A source close to the talks said yesterday: "My understanding is that Eircom has reached a point where it is happy for Babcock to come in and do due diligence. That will be the next stage of the process."

The source said the due diligence was expected to be a formality in the run-up to a full-scale takeover offer to shareholders. "Babcock has been running the slide rule over Eircom for months and there's nothing unexpected to be found in the books."

Eircom revealed it had received the approach from Babcock & Brown on Friday. The Australian investment group has built a 29 per cent stake in Eircom in recent months, but has teamed up with with Esot, the company's employee share-ownership trust to make a formal offer. Together, the groups control 51 per cent of the shares.

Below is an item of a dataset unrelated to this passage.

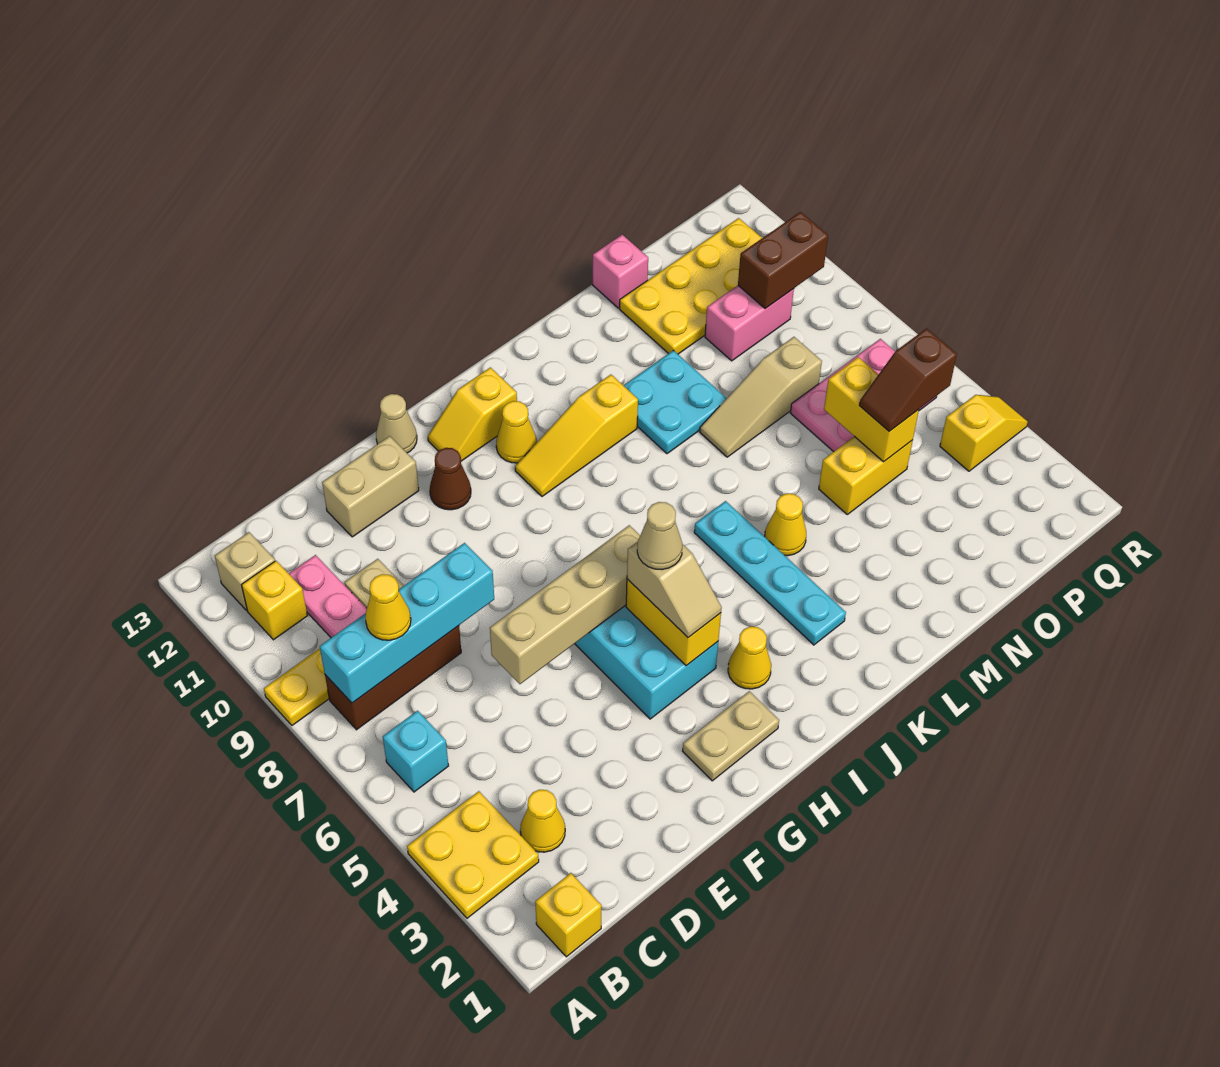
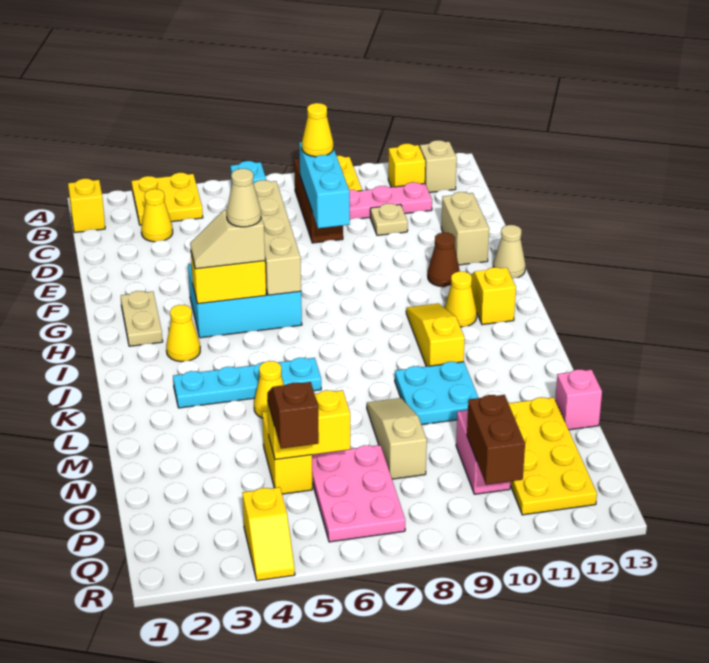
cyan 1x4 brick [320,543,494,703] -> cyan 1x3 brick [299,142,350,228]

Although union members of Esot have yet to approve the deal, Babcock is hopeful a cash offer of €2.20 a share, plus a possible dividend of €0.052 a share, will persuade Eircom's shareholder base to back the deal.

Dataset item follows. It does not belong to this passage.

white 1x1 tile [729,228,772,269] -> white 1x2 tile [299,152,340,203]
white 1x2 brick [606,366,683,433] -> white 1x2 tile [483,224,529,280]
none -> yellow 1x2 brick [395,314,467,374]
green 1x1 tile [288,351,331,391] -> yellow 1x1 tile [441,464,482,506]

The offer would be at a slight premium to Thursday's closing price of €2.14, but would represent a 48 per cent profit for shareholders who bought their stakes when Eircom was floated on the Irish stock market at €1.55in 2004.

The deal is slightly less favourable than the €2.40-a-share offer Eircom discussed with Swisscom last year. That deal was scuppered when the Swiss government said it would use its controlling stake in the national telecoms operator to block the takeover.

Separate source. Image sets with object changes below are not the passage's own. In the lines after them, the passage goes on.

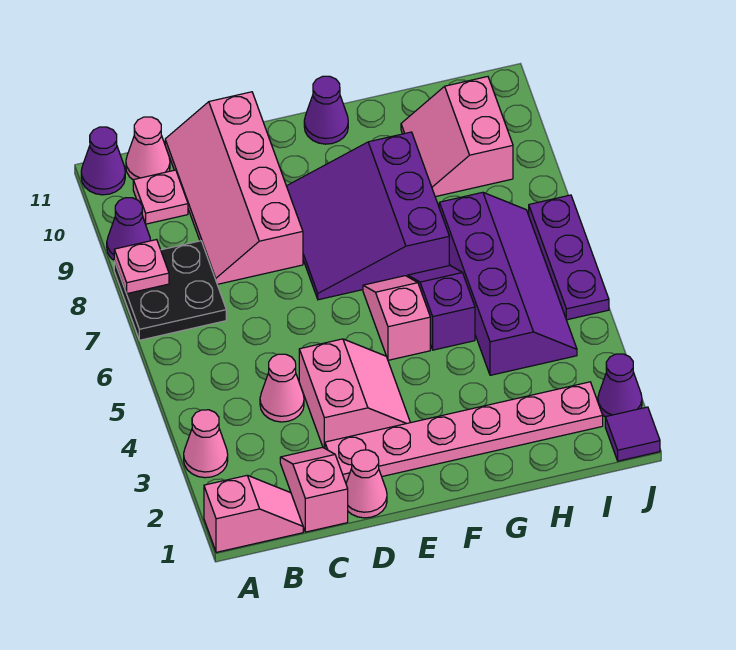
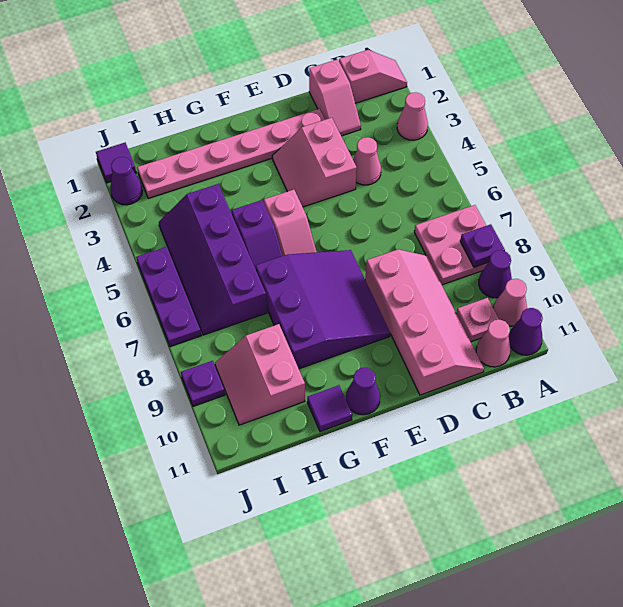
pink 1x2 slope [204,475,303,552] -> pink 1x2 slope turned to [339,50,407,103]
black 2x2 plate [114,241,226,340] -> pink 2x2 plate [414,205,488,285]
pink 1x1 plate [114,240,169,294] -> purple 1x1 plate [460,224,505,267]
pink 1x1 cone [346,450,387,518] -> pink 1x1 cone moved to [493,279,527,326]
none -> purple 1x1 tile [307,385,352,432]
pink 2x2 slope [401,77,513,197] -> pink 2x2 slope turned to [215,324,305,425]
none -> purple 1x1 plate [181,361,225,406]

Babcock intends to split Eircom in two if its approach succeeds, creating a retail business, which it could sell off, and a telecoms infrastructure operation. The retail arm would include Meteor, Ireland's third-biggest mobile phone network.

The company first approached Eircom in February, and has raised finance from a consortium of banks including Barclays Capital, Credit Suisse and JP Morgan.

Babcock made a similar offer for parts of BT in 2001, but was rebuffed. While the Irish telecoms market is much smaller than Britain's, the country is attractive to international investors because its economy continues to grow at twice the speed of the average eurozone country.